## What you are asked to do
Every line in the records below that holds "action" must be identified and copied.

## Listed records
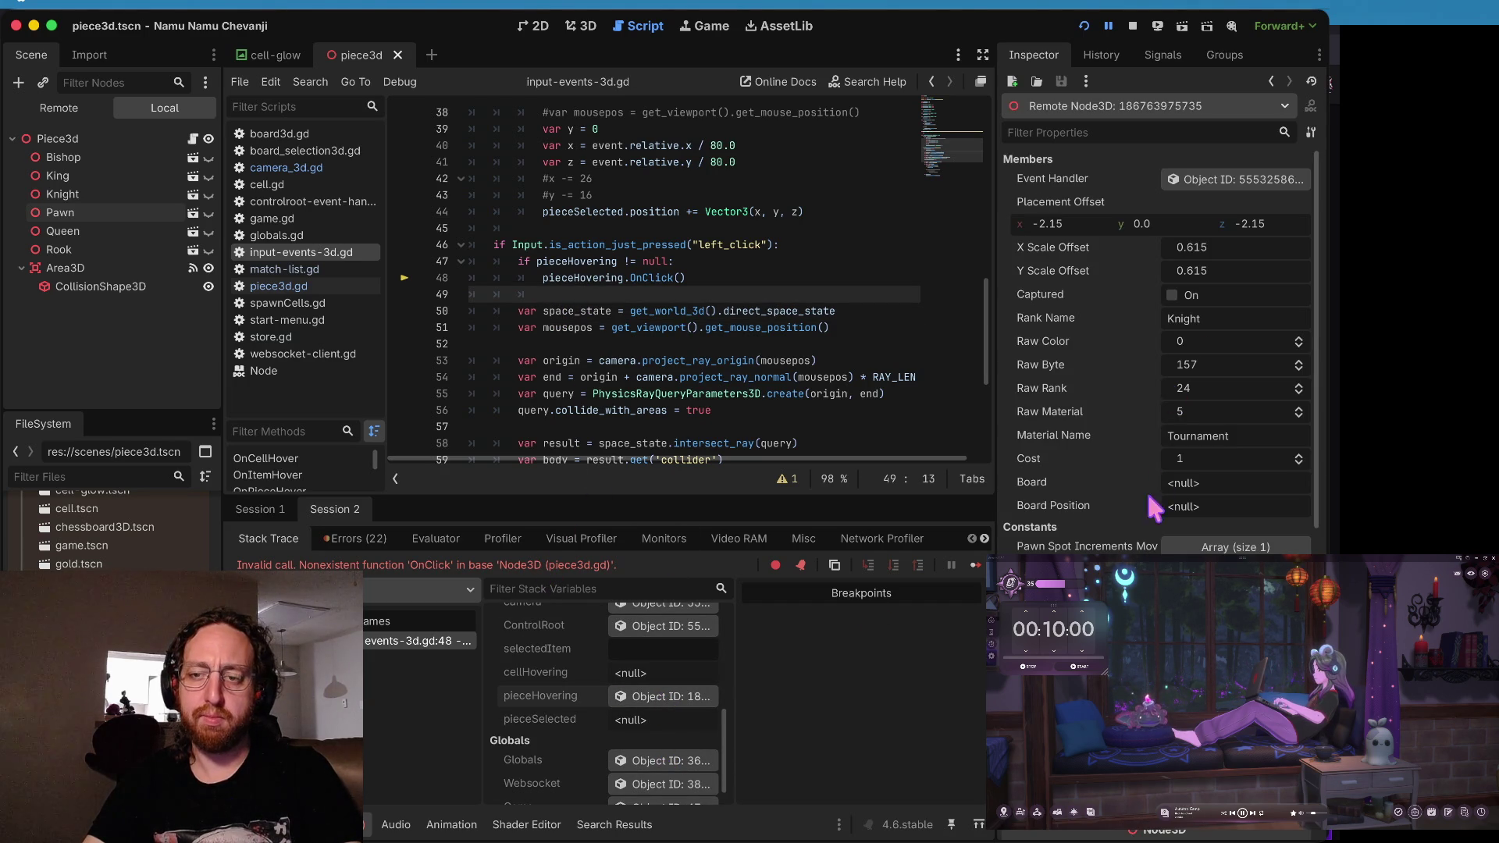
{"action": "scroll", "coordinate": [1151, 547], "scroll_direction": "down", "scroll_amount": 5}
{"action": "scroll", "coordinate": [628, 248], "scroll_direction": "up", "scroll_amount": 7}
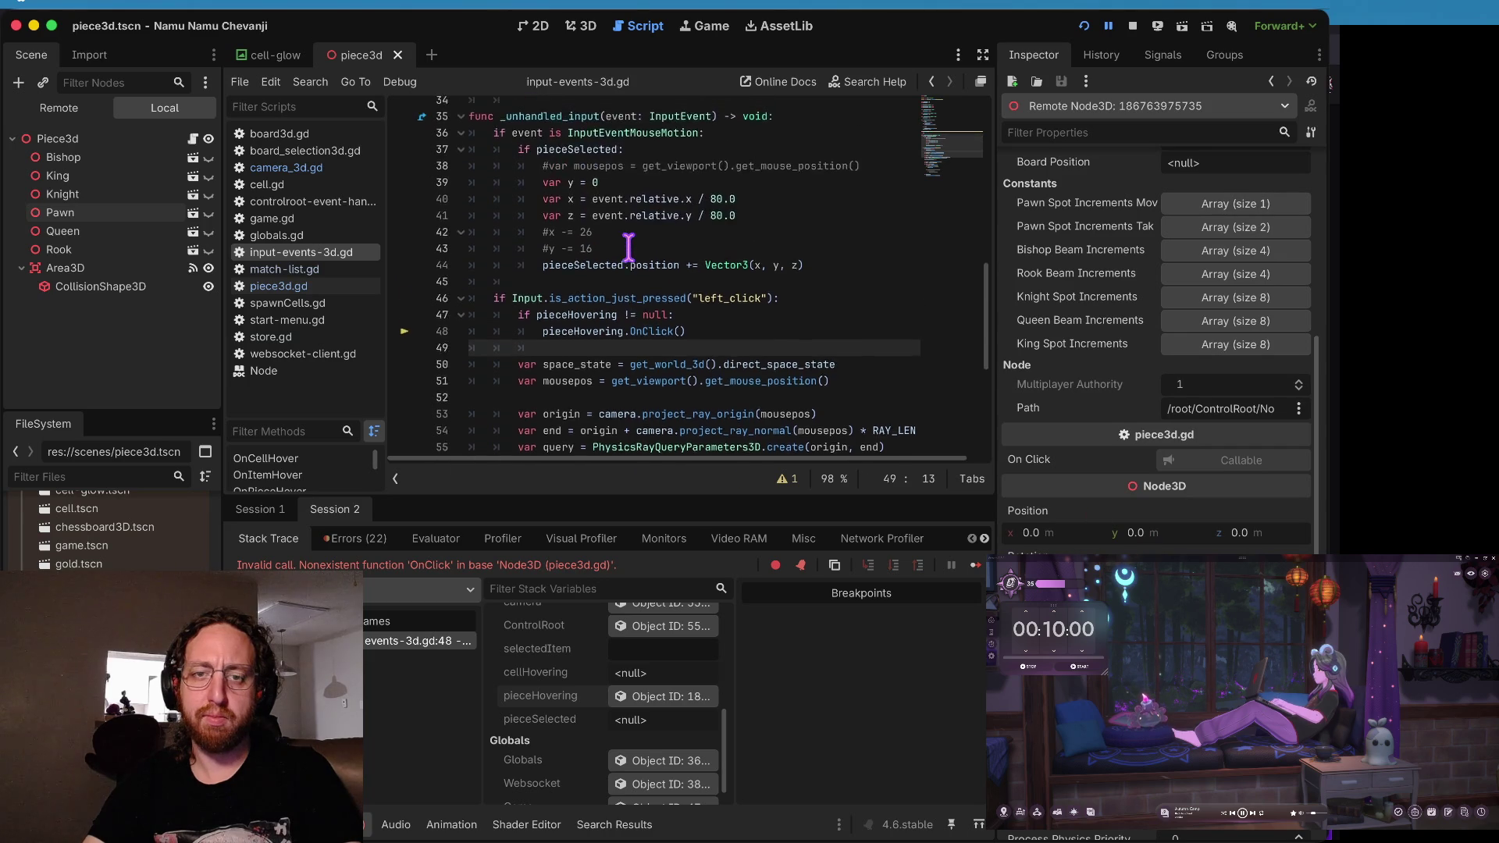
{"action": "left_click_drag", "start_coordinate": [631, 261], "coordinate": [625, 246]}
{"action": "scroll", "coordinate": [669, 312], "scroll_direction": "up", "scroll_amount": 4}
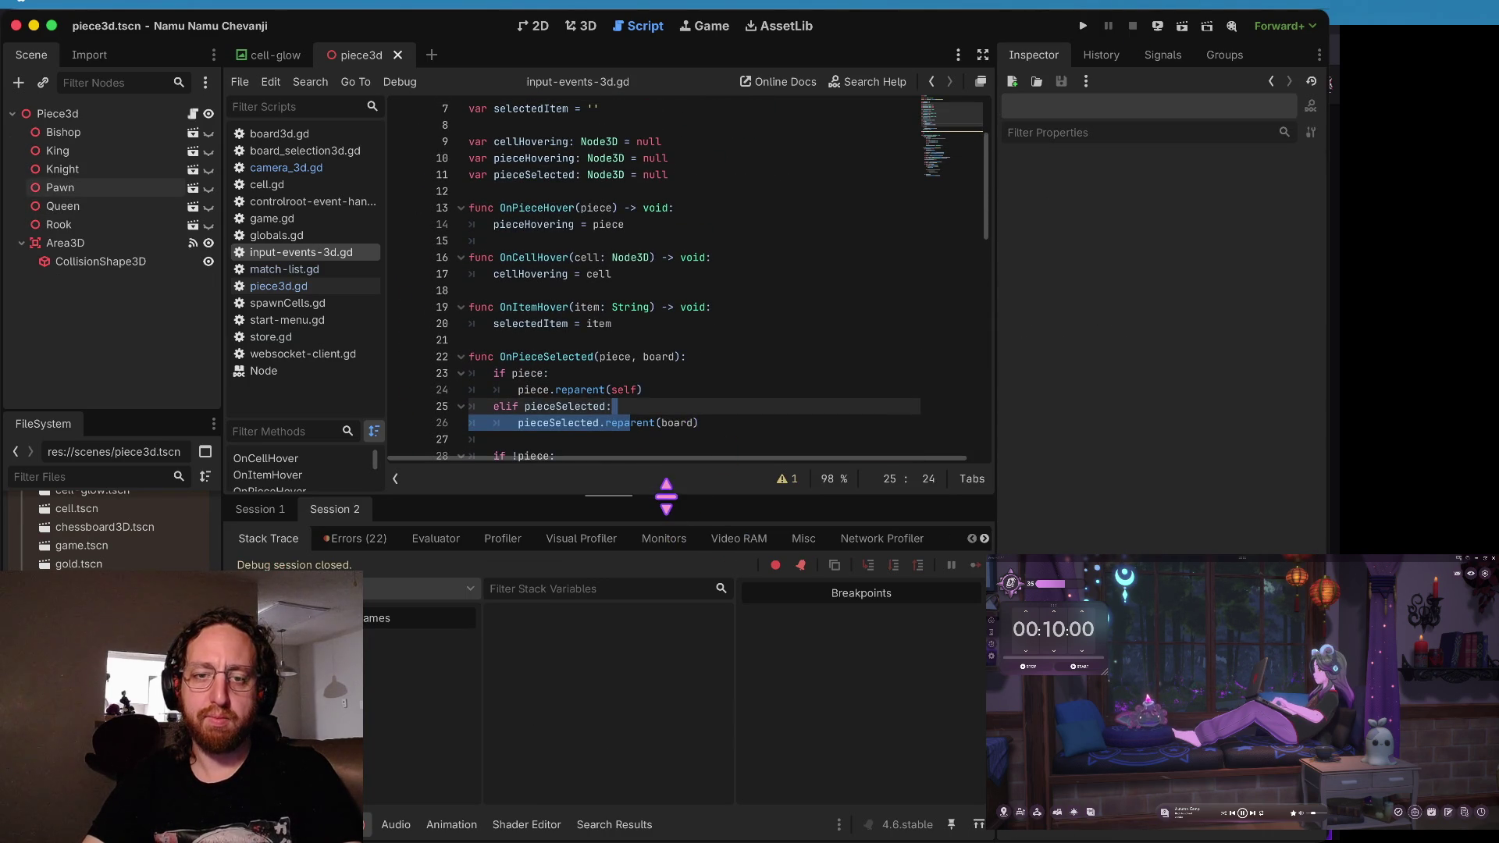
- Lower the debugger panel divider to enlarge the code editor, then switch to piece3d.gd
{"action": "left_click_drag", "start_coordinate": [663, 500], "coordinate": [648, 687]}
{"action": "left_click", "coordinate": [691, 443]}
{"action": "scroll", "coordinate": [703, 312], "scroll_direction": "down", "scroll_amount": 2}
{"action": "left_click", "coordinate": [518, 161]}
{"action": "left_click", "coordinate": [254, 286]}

## Answer box
{"action": "scroll", "coordinate": [1151, 547], "scroll_direction": "down", "scroll_amount": 5}
{"action": "scroll", "coordinate": [628, 248], "scroll_direction": "up", "scroll_amount": 7}
{"action": "left_click_drag", "start_coordinate": [631, 261], "coordinate": [625, 246]}
{"action": "scroll", "coordinate": [669, 312], "scroll_direction": "up", "scroll_amount": 4}
{"action": "left_click_drag", "start_coordinate": [663, 500], "coordinate": [648, 687]}
{"action": "left_click", "coordinate": [691, 443]}
{"action": "scroll", "coordinate": [703, 312], "scroll_direction": "down", "scroll_amount": 2}
{"action": "left_click", "coordinate": [518, 161]}
{"action": "left_click", "coordinate": [254, 286]}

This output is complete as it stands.